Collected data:
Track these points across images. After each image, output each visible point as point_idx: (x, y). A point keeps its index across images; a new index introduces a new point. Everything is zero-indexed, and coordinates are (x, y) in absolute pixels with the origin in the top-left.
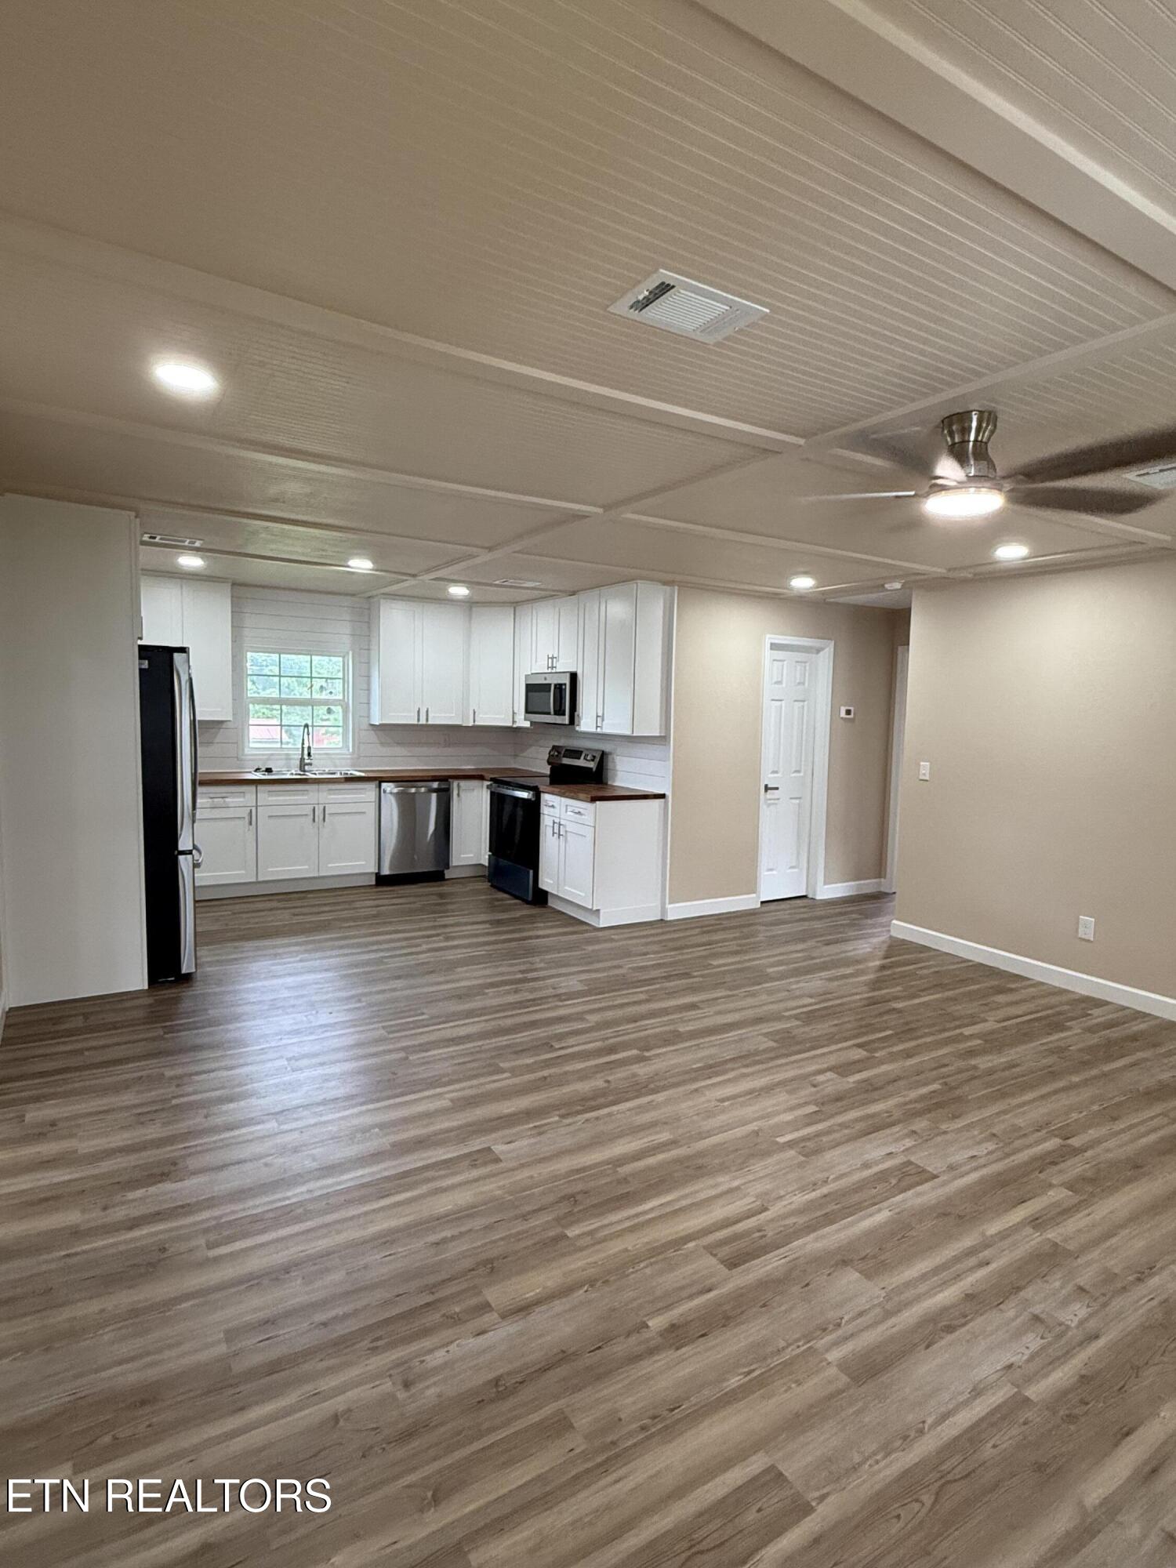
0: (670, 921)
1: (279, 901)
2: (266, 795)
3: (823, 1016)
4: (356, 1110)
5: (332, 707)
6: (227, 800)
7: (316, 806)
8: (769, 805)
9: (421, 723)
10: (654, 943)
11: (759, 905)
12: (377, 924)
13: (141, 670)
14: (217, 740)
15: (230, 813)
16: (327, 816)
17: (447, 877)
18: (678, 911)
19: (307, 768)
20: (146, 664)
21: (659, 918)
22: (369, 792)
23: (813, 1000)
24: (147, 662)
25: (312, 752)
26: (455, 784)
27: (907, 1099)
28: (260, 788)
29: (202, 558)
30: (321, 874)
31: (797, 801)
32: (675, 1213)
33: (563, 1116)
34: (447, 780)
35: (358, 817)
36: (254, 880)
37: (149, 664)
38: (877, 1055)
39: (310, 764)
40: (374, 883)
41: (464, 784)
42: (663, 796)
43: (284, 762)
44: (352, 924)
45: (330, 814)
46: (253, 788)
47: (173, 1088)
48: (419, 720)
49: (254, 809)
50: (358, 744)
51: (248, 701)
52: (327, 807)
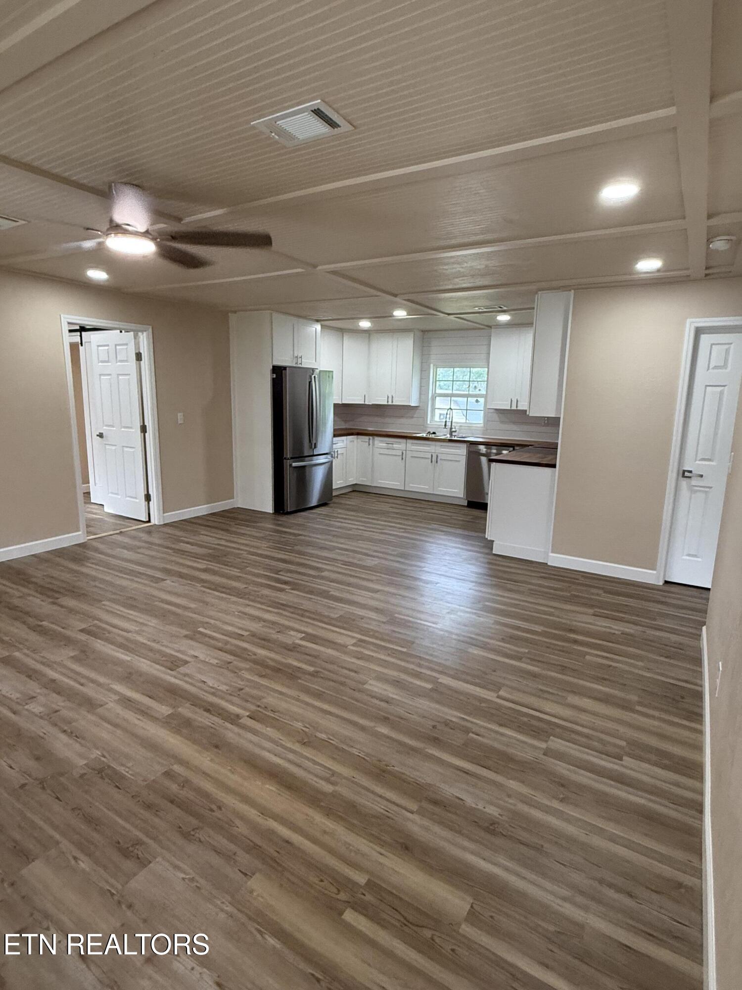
2: (410, 445)
4: (419, 621)
5: (479, 399)
6: (394, 446)
7: (433, 454)
9: (512, 408)
11: (661, 583)
13: (273, 380)
15: (394, 452)
16: (437, 460)
18: (559, 560)
19: (454, 434)
21: (545, 562)
28: (408, 441)
29: (370, 322)
30: (434, 493)
36: (403, 489)
39: (455, 432)
40: (466, 505)
42: (554, 466)
45: (441, 459)
46: (404, 441)
48: (511, 407)
49: (404, 452)
50: (487, 420)
51: (436, 395)
52: (439, 455)
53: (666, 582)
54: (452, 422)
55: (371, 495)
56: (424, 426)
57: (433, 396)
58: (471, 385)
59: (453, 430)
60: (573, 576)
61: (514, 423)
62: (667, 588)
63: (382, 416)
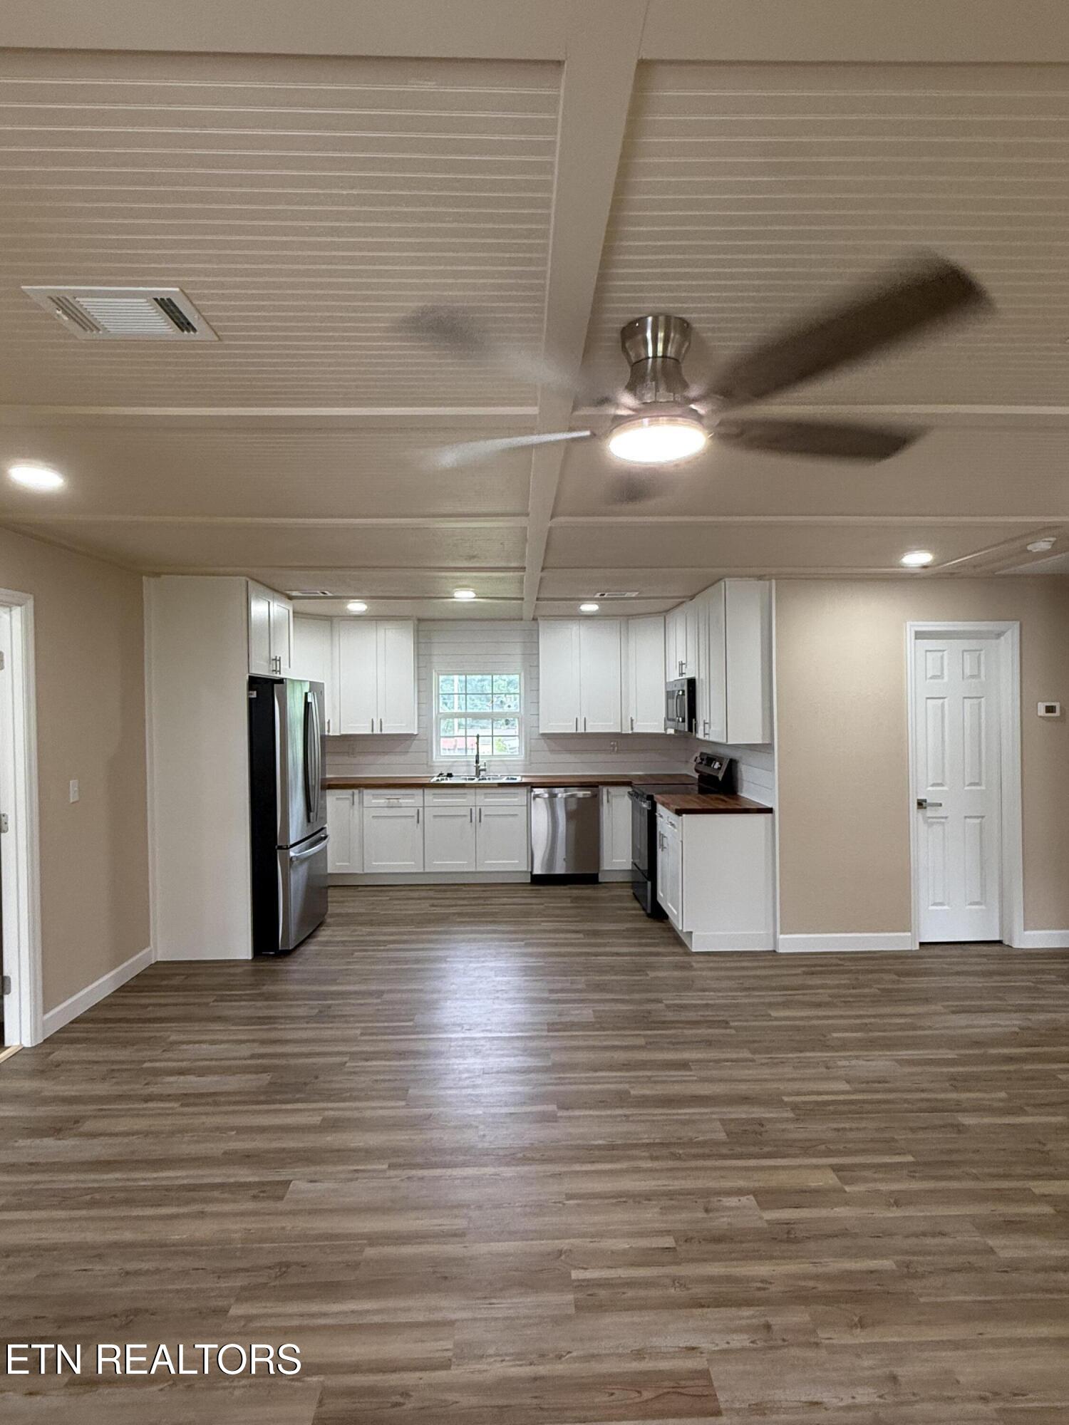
0: (781, 954)
1: (436, 891)
2: (431, 797)
3: (834, 1113)
5: (509, 719)
6: (400, 801)
7: (473, 808)
8: (931, 825)
9: (579, 731)
10: (729, 978)
11: (917, 947)
12: (487, 922)
13: (250, 701)
14: (410, 750)
15: (401, 812)
16: (482, 817)
17: (600, 880)
18: (791, 943)
20: (254, 695)
21: (771, 949)
22: (520, 797)
23: (846, 1087)
24: (255, 692)
25: (480, 759)
26: (605, 790)
27: (820, 1270)
28: (427, 791)
30: (476, 870)
31: (978, 821)
32: (353, 1328)
33: (391, 1166)
34: (597, 787)
35: (511, 819)
36: (421, 870)
37: (257, 694)
38: (847, 1189)
39: (484, 770)
40: (529, 881)
41: (613, 790)
42: (770, 811)
43: (465, 768)
44: (468, 919)
45: (486, 815)
46: (420, 791)
47: (159, 1052)
49: (421, 809)
50: (530, 751)
51: (440, 716)
52: (483, 809)
53: (921, 944)
54: (477, 756)
55: (360, 889)
56: (429, 765)
57: (437, 717)
58: (495, 699)
59: (482, 768)
60: (825, 962)
61: (570, 751)
62: (925, 952)
63: (351, 753)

- **TASK DIRECTIONS**: Reproduce exactly the lines of the entries above from the first through the line with "57: (433, 396)", both included; pictures should not be reproduced.

- **YOUR SOLUTION**:
Track these points across images. After each image, output each visible point as point_idx: (x, y). A point keeps its index across images; a new index introduces a new point. Everything is zero-indexed, and coordinates are (x, y) in absolute pixels with the origin in the top-left.
0: (670, 921)
1: (279, 901)
2: (266, 795)
3: (823, 1016)
4: (356, 1110)
5: (332, 707)
6: (227, 800)
7: (316, 806)
8: (769, 805)
9: (421, 723)
10: (654, 943)
11: (759, 905)
12: (377, 924)
13: (141, 670)
14: (217, 740)
15: (230, 813)
16: (327, 816)
17: (447, 877)
18: (678, 911)
19: (307, 768)
20: (146, 664)
21: (659, 918)
22: (369, 792)
23: (813, 1000)
24: (147, 662)
25: (312, 752)
26: (455, 784)
27: (907, 1099)
28: (260, 788)
29: (202, 558)
30: (321, 874)
31: (797, 801)
32: (675, 1213)
33: (563, 1116)
34: (447, 780)
35: (358, 817)
36: (254, 880)
37: (149, 664)
38: (877, 1055)
39: (310, 764)
40: (374, 883)
41: (464, 784)
42: (663, 796)
43: (284, 762)
44: (352, 924)
45: (330, 814)
46: (253, 788)
47: (173, 1088)
48: (419, 720)
49: (254, 809)
50: (358, 744)
51: (248, 701)
52: (327, 807)
2: (410, 445)
4: (419, 621)
5: (479, 399)
6: (394, 446)
7: (433, 454)
9: (512, 408)
11: (661, 583)
13: (273, 380)
15: (394, 452)
16: (437, 460)
18: (559, 560)
19: (454, 434)
21: (545, 562)
28: (408, 441)
29: (370, 322)
30: (434, 493)
36: (403, 489)
39: (455, 432)
40: (466, 505)
42: (554, 466)
45: (441, 459)
46: (404, 441)
48: (511, 407)
49: (404, 452)
50: (487, 420)
51: (436, 395)
52: (439, 455)
53: (666, 582)
54: (452, 422)
55: (371, 495)
56: (424, 426)
57: (433, 396)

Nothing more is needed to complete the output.